Feeling the Force

I just acquired and fitted an SRAM Force 22 front mech to replace the Rival 10-speed mech I have had since buying the bike. It works well with my existing 10-speed Rival shifter, crankset, chainrings and 10-speed Dura-Ace chain. The difference in shifting is night-and-day.

The main reason is that the new one is a lot more definite in it shifting action, particularly when shifting down; it reduces the requirement to plan downshifts ahead of time. It also has SRAM’s Yaw technology which allows access to the full range of the cassette from either chainring; riding in the big ring as usual you can switch down to the small ring to make it a lot easier irrespective of where you are in the cassette block.

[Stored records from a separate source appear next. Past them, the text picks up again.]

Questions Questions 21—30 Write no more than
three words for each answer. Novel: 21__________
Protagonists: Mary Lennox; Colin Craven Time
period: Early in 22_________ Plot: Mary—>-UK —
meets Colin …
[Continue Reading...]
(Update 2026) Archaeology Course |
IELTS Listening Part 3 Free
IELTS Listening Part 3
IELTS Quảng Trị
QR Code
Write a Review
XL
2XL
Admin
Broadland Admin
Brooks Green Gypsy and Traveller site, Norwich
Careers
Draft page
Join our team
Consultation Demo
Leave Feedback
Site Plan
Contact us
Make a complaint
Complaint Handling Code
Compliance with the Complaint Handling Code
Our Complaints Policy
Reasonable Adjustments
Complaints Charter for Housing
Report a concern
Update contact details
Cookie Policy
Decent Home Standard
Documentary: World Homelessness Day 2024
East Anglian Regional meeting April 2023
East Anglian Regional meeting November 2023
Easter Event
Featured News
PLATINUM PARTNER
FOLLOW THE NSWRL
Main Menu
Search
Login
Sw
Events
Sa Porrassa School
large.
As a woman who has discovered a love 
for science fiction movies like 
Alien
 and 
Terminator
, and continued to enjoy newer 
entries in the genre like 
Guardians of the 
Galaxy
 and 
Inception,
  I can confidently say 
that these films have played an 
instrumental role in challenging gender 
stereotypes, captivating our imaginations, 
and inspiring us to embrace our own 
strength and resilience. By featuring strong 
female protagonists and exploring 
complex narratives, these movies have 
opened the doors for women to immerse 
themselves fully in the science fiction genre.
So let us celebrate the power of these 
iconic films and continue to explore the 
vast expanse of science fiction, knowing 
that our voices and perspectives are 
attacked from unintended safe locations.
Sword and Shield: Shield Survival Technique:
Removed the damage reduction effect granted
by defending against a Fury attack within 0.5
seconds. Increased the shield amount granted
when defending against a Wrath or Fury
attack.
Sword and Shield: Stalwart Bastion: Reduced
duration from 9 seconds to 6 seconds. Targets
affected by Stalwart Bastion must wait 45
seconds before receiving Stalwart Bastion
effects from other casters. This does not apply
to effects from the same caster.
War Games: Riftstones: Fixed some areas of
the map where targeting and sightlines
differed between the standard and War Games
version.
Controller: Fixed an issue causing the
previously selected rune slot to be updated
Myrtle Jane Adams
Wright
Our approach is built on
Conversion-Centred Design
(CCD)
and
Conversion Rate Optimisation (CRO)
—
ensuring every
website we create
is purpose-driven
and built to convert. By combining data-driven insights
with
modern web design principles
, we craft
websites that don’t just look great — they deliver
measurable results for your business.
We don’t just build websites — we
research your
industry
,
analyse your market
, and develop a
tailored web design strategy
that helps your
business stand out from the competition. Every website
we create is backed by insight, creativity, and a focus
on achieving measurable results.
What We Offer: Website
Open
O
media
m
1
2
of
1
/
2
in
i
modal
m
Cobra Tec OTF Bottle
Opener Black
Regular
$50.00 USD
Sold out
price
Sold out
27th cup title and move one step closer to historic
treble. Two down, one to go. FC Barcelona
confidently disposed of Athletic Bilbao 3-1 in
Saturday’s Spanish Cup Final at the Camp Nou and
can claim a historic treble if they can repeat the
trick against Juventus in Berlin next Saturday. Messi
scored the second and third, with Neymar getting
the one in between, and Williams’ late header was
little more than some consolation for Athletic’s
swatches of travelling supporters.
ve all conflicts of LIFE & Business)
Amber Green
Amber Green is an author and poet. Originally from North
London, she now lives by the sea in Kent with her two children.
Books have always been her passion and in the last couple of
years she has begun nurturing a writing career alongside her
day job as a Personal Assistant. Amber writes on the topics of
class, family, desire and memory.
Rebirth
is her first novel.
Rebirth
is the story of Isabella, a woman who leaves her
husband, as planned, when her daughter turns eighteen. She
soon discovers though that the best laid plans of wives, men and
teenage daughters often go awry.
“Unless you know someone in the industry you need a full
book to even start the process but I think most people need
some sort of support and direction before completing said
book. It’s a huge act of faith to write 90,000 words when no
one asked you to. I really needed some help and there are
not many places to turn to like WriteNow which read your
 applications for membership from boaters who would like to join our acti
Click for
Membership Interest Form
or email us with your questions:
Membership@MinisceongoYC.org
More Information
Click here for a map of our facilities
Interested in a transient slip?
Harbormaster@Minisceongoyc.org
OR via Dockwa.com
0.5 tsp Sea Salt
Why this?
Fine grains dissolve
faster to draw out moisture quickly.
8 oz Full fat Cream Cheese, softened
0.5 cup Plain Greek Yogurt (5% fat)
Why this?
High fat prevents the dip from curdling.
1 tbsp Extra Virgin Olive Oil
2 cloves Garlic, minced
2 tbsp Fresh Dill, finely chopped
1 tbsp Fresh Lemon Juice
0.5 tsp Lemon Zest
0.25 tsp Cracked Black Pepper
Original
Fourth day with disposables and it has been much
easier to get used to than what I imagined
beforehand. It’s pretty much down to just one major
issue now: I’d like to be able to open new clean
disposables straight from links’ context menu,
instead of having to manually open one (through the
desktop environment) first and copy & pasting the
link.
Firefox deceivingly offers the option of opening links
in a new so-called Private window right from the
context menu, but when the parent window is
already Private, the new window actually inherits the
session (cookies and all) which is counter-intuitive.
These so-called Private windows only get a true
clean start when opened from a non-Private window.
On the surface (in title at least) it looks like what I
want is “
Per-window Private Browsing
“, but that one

When you look at the mech move between rings it is almost as though the rearmost point of the cage is fixed and the front part rotates about that to derail the chain; it’s very cool to see it work as the point about which it pivots is floating in space a long way from all the actual pivots.

The only downside of my setup is that I now have a pointless trim click on the front shifter; in practice this is only minimally vexing because you can just do a big push to release both clicks when shifting down (it isn’t there when shifting up). Since it would cost me over a hundred quid to get a Rival 22 shifter without that extra click, and it isn’t bothering me that much I shall be living with this for the foreseeable future.

From here I can get to a working SRAM 22 setup by changing only the right shifter, cassette and chain at a total cost of maybe £180. Since all I would get out of it is an extra gear in the middle of the cassette somewhere, and I’m not currently feeling any lack there, I think I’ll keep the money for now.